Design Interfaces – Violating the Interface Segregation Principle

designinterfaces

I currently have an interface named InternalEntityIdTransformer, which has a getInternalId method, that given an external id returns the corresponding internal one.

Now I am working on functionality that will need to do the opposite transformation, and go from internal id to external id. Is adding an getExternalId method to this InternalEntityIdTransformer a bad violation of the ISP? (All places that currently are using this interface only need the getInternalId and are not going to care about getExternalId at any point.)

And if it is, then is is particularly harmful?

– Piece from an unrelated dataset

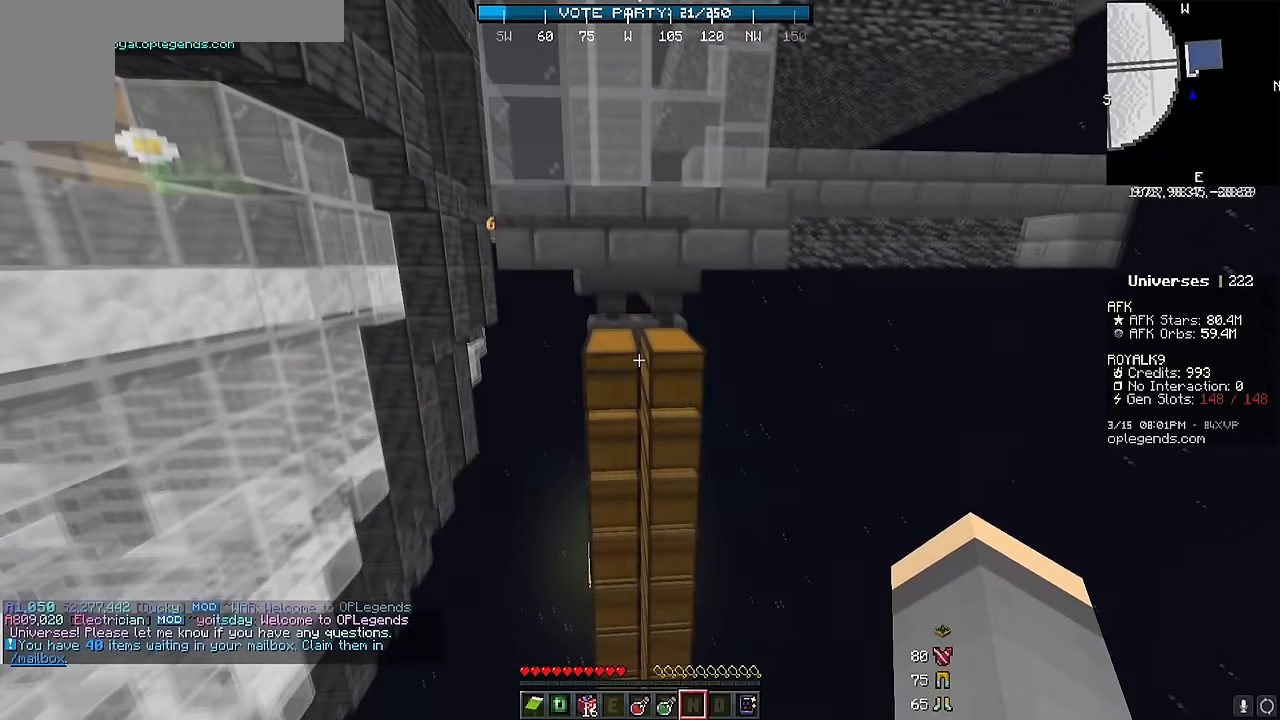
{"keys": ["a"], "mouse": [], "events": [[33, "w", "up"], [300, "a", "down"], [333, "w", "down"], [467, "w", "up"]]}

Should I rather have two dedicated interfaces here?

The language used is Java, PHP or C#.

Best Answer

ISP basically says that it's not good to require from a class to implement unrelated things, and/or make a client require unrelated things. Methods in an interface are related — a client may need all of them to complete some reasonable task.

I think getInternalID and getExternalID belong to separate interfaces, since clients wanting one of these don't need the other, per your words.

The class that currently implements InternalEntityIdTransformer could happily implement one more interface, say, ExternalEntityIdTransformer, if sharing of implementation details saves you some work. If at some moment you would need to split the implementations (e.g. external to internal is trivial, but the reverse requires heavy lifting), it will be painless, as it should be.